**Work item A:** Report each line of the records below that contains the string "free", copying the line in full.

**Document text:**
····················
Finding all pairs of three-digit integers that fit some conditions

Question

I need to find all pairs of three-digit integers $(m,n)$ with $m,n \in N $that fit the following conditions:

a) $m-n=889$

b) For the digit sum $Q(m)$ and $Q(n)$ let: $Q(m)-Q(n)=25$

My ideas:

I tried figuring out all pairs but I am not quite sure if I am on the right track:

We can write three-digit integers just like this:

$m=a_1 \cdot100+b_1 \cdot 10+c_1 $

$n=a_2 \cdot100+b_2 \cdot 10+c_2 $

We can just plug this in condition a) : $100(a_1-a_2)+10(b_1-b_2)+(c_1-c_2)=889$

And with b) we get another equation:

since $Q(m)=a_1+b_1+c_1$ and $Q(n)=a_2+b_2+c_2$

we have: $(a_1-a_2)+(b_1-b_2)+(c_1-c_2)=25 $

To sum up we have the following equations:

1.) $100(a_1-a_2)+10(b_1-b_2)+(c_1-c_2)=889$

2.) $(a_1-a_2)+(b_1-b_2)+(c_1-c_2)=25 $

At this point I am stuck because these are two equations for 6 unknowns and the solutions have to be integers. Is this even the right way?
····················
**Data for review:**
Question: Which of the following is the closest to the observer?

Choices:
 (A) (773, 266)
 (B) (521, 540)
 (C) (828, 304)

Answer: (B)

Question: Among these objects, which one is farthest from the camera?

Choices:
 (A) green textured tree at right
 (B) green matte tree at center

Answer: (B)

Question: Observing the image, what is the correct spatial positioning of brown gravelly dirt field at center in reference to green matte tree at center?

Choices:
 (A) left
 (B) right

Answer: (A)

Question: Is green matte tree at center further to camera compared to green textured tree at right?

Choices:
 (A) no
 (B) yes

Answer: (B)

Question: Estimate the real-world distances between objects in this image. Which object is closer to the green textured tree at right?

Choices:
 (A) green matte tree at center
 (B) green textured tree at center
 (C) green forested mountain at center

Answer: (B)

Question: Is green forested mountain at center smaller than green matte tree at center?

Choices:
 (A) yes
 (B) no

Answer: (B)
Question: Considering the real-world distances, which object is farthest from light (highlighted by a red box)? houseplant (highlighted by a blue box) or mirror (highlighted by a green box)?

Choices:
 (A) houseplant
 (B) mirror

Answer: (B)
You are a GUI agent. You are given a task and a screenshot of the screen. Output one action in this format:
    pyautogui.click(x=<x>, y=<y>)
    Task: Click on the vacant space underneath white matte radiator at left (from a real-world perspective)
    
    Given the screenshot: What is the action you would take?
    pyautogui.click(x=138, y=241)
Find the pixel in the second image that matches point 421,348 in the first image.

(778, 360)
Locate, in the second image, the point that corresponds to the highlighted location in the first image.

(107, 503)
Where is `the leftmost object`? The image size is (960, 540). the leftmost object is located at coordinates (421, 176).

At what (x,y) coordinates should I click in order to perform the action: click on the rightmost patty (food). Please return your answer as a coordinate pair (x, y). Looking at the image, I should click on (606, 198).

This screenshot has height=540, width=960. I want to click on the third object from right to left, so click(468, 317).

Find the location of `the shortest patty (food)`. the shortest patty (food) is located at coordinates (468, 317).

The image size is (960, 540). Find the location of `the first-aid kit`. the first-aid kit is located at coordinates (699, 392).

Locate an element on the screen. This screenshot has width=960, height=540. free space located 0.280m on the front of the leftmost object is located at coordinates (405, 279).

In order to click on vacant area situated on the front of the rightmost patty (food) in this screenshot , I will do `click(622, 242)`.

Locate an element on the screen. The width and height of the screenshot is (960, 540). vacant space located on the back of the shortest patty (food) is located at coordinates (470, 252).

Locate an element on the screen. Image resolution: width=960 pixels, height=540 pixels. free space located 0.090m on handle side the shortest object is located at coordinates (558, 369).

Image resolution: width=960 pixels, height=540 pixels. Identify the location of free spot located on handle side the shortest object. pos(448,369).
····················
**Work item B:** Set down the passage of the three-digit integer question verbatim, from "And with b)" up to and including "the right way?".

**Task answer A:**
Locate an element on the screen. This screenshot has width=960, height=540. free space located 0.280m on the front of the leftmost object is located at coordinates (405, 279).
Locate an element on the screen. Image resolution: width=960 pixels, height=540 pixels. free space located 0.090m on handle side the shortest object is located at coordinates (558, 369).
Image resolution: width=960 pixels, height=540 pixels. Identify the location of free spot located on handle side the shortest object. pos(448,369).

**Task answer B:**
And with b) we get another equation:

since $Q(m)=a_1+b_1+c_1$ and $Q(n)=a_2+b_2+c_2$

we have: $(a_1-a_2)+(b_1-b_2)+(c_1-c_2)=25 $

To sum up we have the following equations:

1.) $100(a_1-a_2)+10(b_1-b_2)+(c_1-c_2)=889$

2.) $(a_1-a_2)+(b_1-b_2)+(c_1-c_2)=25 $

At this point I am stuck because these are two equations for 6 unknowns and the solutions have to be integers. Is this even the right way?